I wish my wardrobe had a desaturate feature.

keys are an interesting phenomenon of modern culture. what is the importance of keys, and what does it say about a person who never looses their keys verses a person who frequently finds himself without them? I am of the former persuasion, (I don’t remember ever loosing my keys,) and I wonder if as such a person, I am missing out on exciting adventures I would otherwise be enjoying if I lost them more often.

water is heavy.

the space shuttle can’t launch in rain. This is because the special heat-resistent tiles are somehow not water resistant. (or perhaps–here comes the observation part, I thought of this myself–perhaps at the speeds the space shuttle achieves in it’s short flight out of earth’s orbit the raindrops are like tiny bullets. I wonder what the speed of a bullet is compared to the speed of the space shuttle. I also wonder what is the speed of your average falling raindrop.

last observation: there are many types of hinge. hinges are a crutial part of modern society. without hinges we are lost (or unhinged). open and close, all day long, only here and there a tiny hinge protest… fixed quickly with WD40. all hail our mighty friend the hinge.

self obsession in blogs and poetry

blogs are a trap for the self-obsessed.

Not only that, but I think they foster a self-obsession.
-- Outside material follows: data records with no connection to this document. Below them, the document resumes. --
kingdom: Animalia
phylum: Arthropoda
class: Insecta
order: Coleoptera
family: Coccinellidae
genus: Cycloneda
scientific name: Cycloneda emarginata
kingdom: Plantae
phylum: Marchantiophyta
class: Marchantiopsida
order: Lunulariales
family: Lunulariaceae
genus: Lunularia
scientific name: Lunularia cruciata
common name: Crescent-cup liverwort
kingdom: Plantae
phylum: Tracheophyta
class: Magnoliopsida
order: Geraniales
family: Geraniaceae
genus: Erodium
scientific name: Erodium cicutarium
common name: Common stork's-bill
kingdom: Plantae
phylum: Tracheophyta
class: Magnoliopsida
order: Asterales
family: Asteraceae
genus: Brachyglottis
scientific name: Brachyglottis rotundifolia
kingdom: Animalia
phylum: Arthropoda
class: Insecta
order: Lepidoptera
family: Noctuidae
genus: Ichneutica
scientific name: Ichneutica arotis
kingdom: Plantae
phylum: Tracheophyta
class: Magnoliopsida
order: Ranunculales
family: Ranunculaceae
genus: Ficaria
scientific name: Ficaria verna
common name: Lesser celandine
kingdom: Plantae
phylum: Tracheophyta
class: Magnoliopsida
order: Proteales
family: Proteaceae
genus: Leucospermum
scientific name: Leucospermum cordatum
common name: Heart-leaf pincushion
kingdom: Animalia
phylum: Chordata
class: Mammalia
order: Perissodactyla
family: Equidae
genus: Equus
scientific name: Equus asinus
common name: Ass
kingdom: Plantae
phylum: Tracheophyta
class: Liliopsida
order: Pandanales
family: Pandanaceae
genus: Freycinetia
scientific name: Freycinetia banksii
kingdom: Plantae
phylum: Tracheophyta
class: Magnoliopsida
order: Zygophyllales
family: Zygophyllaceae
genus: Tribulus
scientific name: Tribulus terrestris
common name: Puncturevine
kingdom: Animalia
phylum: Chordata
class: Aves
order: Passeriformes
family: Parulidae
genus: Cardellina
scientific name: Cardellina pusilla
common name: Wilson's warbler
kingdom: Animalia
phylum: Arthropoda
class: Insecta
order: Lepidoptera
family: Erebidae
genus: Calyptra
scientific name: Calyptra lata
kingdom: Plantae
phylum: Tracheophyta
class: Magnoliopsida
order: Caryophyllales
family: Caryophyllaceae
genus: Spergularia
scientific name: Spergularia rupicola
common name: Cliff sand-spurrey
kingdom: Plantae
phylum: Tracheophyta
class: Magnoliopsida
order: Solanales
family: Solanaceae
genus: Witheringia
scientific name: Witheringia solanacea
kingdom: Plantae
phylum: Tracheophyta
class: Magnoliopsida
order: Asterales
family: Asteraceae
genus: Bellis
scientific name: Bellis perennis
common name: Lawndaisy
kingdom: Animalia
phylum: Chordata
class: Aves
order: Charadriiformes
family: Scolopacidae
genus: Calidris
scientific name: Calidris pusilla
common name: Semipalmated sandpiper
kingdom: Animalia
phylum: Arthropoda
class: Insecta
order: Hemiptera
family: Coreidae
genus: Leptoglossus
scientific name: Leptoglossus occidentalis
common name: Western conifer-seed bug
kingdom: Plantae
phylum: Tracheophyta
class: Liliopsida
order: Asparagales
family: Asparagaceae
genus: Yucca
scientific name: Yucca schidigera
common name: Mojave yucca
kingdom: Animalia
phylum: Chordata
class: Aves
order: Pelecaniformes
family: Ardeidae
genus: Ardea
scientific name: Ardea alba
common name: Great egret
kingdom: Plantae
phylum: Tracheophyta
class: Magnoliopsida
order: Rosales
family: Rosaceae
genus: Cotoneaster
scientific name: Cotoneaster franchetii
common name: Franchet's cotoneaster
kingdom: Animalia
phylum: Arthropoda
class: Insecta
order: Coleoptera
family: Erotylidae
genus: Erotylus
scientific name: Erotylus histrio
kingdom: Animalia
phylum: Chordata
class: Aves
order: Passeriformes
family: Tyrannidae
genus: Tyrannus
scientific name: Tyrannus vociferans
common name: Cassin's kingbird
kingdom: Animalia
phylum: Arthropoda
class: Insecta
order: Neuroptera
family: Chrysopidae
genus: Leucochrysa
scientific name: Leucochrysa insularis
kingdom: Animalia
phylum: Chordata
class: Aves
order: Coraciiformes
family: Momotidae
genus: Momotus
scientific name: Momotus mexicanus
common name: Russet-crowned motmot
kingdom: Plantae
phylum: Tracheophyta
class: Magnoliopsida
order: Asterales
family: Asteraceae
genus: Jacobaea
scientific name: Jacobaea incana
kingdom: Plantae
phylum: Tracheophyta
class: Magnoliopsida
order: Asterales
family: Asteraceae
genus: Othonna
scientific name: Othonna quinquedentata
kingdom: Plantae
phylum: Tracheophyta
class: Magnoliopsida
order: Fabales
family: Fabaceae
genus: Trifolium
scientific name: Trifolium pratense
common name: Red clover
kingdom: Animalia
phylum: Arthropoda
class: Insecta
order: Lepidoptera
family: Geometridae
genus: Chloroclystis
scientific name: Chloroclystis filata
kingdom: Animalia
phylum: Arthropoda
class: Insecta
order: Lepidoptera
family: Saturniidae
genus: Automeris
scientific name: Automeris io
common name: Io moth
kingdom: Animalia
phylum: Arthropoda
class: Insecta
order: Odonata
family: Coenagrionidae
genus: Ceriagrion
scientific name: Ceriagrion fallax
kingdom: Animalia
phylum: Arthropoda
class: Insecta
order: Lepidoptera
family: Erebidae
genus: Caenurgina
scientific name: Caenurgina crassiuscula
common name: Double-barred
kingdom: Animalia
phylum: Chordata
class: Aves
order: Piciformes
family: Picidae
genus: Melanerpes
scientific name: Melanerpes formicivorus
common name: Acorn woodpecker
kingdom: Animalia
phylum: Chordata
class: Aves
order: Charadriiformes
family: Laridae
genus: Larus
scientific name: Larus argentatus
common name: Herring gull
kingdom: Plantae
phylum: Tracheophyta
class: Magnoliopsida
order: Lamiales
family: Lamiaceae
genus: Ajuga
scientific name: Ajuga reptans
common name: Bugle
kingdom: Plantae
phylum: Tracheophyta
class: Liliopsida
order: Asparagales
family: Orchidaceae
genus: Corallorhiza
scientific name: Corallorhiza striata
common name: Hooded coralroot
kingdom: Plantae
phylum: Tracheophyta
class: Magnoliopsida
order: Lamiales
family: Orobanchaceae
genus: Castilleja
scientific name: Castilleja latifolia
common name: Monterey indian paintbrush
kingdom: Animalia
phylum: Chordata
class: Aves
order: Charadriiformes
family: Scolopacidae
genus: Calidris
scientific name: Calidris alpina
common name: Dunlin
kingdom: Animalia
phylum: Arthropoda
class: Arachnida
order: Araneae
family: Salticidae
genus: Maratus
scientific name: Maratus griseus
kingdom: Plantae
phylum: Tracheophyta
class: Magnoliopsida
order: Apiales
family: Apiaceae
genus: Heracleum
It’s easy to get into reading blogs, (they’re the “real TV” of the internet). And of course anything you read gets internalized to some degree, and then you start to think like a blogger, which then causes you to want a blog… and become self-obsessed.

Look at me! I’m a blogger! W00T!

um, fortunately, I didn’t need to start reading blogs to have this sad self-obsession. Here’s my favorite poem, (by Frank O’Hara)

=======================

AUTOBIOGRAPHIA LITERARIA

When I was a child
I played by myself in a
corner of the schoolyard
all alone.

I hated dolls and I
hated games, animals were
not friendly and birds
flew away.

If anyone was looking
for me I hid behind a
tree and cried out “I am
an orphan.”

And here I am, the
center of all beauty!
writing these poems!
Imagine!

=====================

I think this proves my point.

had an interesting conversation about

had an interesting conversation about time today. I realized that I was absolutely right when I was a kid, wanting to never “grow up” so that time stayed slow, the way it was suppose to be. Now it feels like so little time has passed since I started the job I’m at now, or since I was in college, or since I’ve been dating laura… all these things seem like yesterday, and when I try to recall all the multitudes of days between those events and now, I fade out somewhere around a week or two. I know things happened in between, and if they were anything like the past few weeks, too much happened, probably, but I can’t hardly remember but scattered events.

I’ll probably end up one of those old men who tells you the same stories over and over again.

I have karma police stuck in my head.

my new favorite band of the week: The Weakerthans. they’re absolutely amazing. And better lyrics by far than my last favorite band of the week, The Strokes. The strokes don’t have terrible lyrics, but they’re deffinetly not up to par with the weakerthans. I must buy their CDs posthaste.

Jolly good. Bugger me, I’m off.

Winter has arrived, like a

Winter has arrived, like a long lost friend, and snow has sprung up covering everything like green grass in spring. I felt a weird sense of nostalgia when I got out of the shower this morning and it was so cold. The white blankets and sense of urgency remind me somehow of my junior year in HS, which was probably the last time I had to really struggle to make it to class regularly so early, and so cold.